── Selected passage ──

# Soft99 Info



## Sparkly (Jun 13, 2013)

Hey guys,

Just a couple of quick questions on Soft99 products.

I know that Fusso is getting a lot of interest and have seen reviews of Authentic Premium but has anyone else had experience of the other waxes, they really interest me but the info is so limited it would be nice to hear from people who have tried others like Mirror Shine and Metalica.

Also how has everyone found there compatibility with other waxes? My fear being that the seemingly high solvent level in the waxes (going off the smell) would mean they would strip any other layers of wax/sealant you might combine them with.

As said interested in picking up a tub, but Fusso is hard to come by and would consider one of the others if I can get a bit more info.


----------



## evotuning (Oct 16, 2009)

Didn't try any other than Fusso, but beside Authetic, I don't belive You could put other waxes from their range on other sealants or waxes.

Fusso is pure synthetic, coating like product, so it need bare paint. Mirror Shine is a bit unique with no buffing off, could not work with sth underneath. Metalica AFAIR contains some cleaners in it, so it would obviously strip anything underneath. 

And besides technical issues, I would struggle to see point in applying them on sth. Some people here tend to top Fusso - fair enough, but not otherwise.


----------



## NipponShine (Jun 19, 2012)

Hi to help you a bit below are some info of the wax:

Authentic Premium- This is a show wax with 15-17% (total content) of T1 Brazilian white carnauba flakes, Durability will be around 3 months or more

Fusso Coat 12 months - This is a PTFE (Polytetrafluoroethylene) sealant similar like Teflon, which will last up to 12 months depends on weather condition, it has a slight filling capabilities like other sealant

Mirror Shine - Is a quick on and off wax with resins and add gloss to to give around 3 months of durability, (sorry it won't help much on scratches I was mix up with another type of product  )

Metallica - l would consider it as an AIO wax, like AP wax it also has T1 Brazilian white carnauba flakes but at a lower content, when put on and off it will clean the paint in the same time protect it!

Hope it helps!

So far bonding issues, the solvent smell you are regarding only applies to Fusso. Matt has done some demonstration that artdeshine obsidian wax will bond with Fusso to achieve good shine and water hydrophobic properties!

───

Continue the Soft99 wax thread above from the point where it stops.

── Extracted entries ──

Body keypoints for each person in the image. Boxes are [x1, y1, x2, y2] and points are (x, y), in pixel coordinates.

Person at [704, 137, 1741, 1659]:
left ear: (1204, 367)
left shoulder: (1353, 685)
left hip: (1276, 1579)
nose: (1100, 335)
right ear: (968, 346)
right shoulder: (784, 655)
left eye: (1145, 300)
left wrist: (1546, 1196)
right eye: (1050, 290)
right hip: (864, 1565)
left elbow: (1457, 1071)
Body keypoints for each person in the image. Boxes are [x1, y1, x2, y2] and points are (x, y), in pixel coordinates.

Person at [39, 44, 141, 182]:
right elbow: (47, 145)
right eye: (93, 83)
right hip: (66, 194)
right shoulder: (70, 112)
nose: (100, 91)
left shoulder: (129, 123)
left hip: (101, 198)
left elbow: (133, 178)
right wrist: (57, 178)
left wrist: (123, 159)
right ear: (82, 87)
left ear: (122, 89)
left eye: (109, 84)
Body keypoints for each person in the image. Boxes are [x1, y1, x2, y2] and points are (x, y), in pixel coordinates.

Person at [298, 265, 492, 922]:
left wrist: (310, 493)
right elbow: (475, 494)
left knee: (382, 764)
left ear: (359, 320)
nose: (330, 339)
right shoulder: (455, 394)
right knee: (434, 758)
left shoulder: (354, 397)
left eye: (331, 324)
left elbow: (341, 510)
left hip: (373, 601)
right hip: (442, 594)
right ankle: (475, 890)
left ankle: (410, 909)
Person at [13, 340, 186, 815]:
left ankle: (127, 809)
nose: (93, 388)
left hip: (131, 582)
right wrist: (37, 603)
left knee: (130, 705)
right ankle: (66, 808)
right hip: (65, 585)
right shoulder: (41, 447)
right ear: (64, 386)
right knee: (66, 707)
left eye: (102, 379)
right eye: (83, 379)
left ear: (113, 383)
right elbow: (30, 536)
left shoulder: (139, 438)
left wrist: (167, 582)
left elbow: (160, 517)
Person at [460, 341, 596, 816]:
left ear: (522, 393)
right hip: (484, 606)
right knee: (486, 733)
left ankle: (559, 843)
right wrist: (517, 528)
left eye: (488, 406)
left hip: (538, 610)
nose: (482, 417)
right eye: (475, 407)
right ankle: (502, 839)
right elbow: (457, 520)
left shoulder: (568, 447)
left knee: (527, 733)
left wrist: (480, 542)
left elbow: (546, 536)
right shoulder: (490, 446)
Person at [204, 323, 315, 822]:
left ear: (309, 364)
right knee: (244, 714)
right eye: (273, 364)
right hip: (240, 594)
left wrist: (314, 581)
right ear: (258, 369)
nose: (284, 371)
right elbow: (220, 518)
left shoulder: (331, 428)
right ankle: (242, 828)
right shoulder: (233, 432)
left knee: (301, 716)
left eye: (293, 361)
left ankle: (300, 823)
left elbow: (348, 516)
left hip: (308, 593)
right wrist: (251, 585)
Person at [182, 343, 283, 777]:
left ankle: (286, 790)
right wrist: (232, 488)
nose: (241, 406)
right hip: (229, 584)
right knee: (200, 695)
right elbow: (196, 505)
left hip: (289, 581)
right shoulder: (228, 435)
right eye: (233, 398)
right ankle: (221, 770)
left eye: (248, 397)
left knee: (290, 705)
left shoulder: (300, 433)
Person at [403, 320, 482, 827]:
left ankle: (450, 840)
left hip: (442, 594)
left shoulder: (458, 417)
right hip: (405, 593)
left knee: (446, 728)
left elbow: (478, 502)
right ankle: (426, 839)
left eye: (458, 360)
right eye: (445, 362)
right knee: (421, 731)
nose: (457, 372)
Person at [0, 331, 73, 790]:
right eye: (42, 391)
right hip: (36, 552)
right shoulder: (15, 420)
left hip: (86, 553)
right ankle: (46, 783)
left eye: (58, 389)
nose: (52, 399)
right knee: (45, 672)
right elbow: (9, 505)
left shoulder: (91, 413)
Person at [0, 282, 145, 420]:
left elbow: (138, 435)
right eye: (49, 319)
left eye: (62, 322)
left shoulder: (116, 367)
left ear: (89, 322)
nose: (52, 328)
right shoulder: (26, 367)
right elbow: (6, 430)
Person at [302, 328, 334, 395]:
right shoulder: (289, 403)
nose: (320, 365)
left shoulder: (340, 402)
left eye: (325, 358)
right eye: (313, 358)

───

Exercise response:
----------



## Sparkly (Jun 13, 2013)

evotuning said:


> Didn't try any other than Fusso, but beside Authetic, I don't belive You could put other waxes from their range on other sealants or waxes.
> 
> Fusso is pure synthetic, coating like product, so it need bare paint. Mirror Shine is a bit unique with no buffing off, could not work with sth underneath. Metalica AFAIR contains some cleaners in it, so it would obviously strip anything underneath.
> 
> And besides technical issues, I would struggle to see point in applying them on sth. Some people here tend to top Fusso - fair enough, but not otherwise.


I don't think it's exactly unheard of to layer product, point in case being the comment on Authentic going over something but the others not,

I had already made the assumption that Fusso would be a standalone LSP or the base layer given it's sealant type properties, info from your very helpful review.

It could maybe have been a bit clearer but I was trying to find out which of the others behaved like Fusso and which were closer to Authentic.

Big thanks to bear for the detailed explanation, big help, thanks buddy. I can imagine Fusso and ArtDeKotsos would be a killer combo if they have shown to layer ok together. As I've already messaged Matt about some ADS bits, I will be looking out for you getting Fusso back in stock.


----------



## SarahAnn (Apr 6, 2011)

I tried the dark mirror shine on my black TT yesterday. It looks ok but didn't make any difference to swirls. Could be due to it having hydro2 on?

Easy to apply and buff. I'd use it again but wouldn't expect it to improve swirls.

Not sure if stripping everything off it would improve the filling properties but I'm not that fussed over winter. It looks glossy and shiny to my husband who doesn't see swirls


----------



## NipponShine (Jun 19, 2012)

SarahAnn said:


> I tried the dark mirror shine on my black TT yesterday. It looks ok but didn't make any difference to swirls. Could be due to it having hydro2 on?
> 
> Easy to apply and buff. I'd use it again but wouldn't expect it to improve swirls.
> 
> Not sure if stripping everything off it would improve the filling properties but I'm not that fussed over winter. It looks glossy and shiny to my husband who doesn't see swirls


Hi I have tried on lighter swirl only had little difference so maybe I'm wrong!


----------



## PPLd (Feb 1, 2012)

Bear807 said:


> Hi to help you a bit below are some info of the wax:
> 
> Authentic Premium- This is a show wax with 15-17% (total content) of T1 Brazilian white carnauba flakes, Durability will be around 3 months or more
> 
> Fusso Coat 12 months - This is a PTFE (Polytetrafluoroethylene) sealant similar like Teflon, which will last up to 12 months depends on weather condition, it has a slight filling capabilities like other sealant


Hi Bear807,

According to Soft99, they said virgin T1 white carnauba was used in S99AP JDM.

But if you read the ingredients on the back of the S99APE, it contains:
carnauba wax, silicone oils, petroleum solvents (83%)
So I suppose it doesnt have that much carnauba as we thought


----------



## NipponShine (Jun 19, 2012)

PPLd said:


> Hi Bear807,
> 
> According to Soft99, they said virgin T1 white carnauba was used in S99AP JDM.
> 
> ...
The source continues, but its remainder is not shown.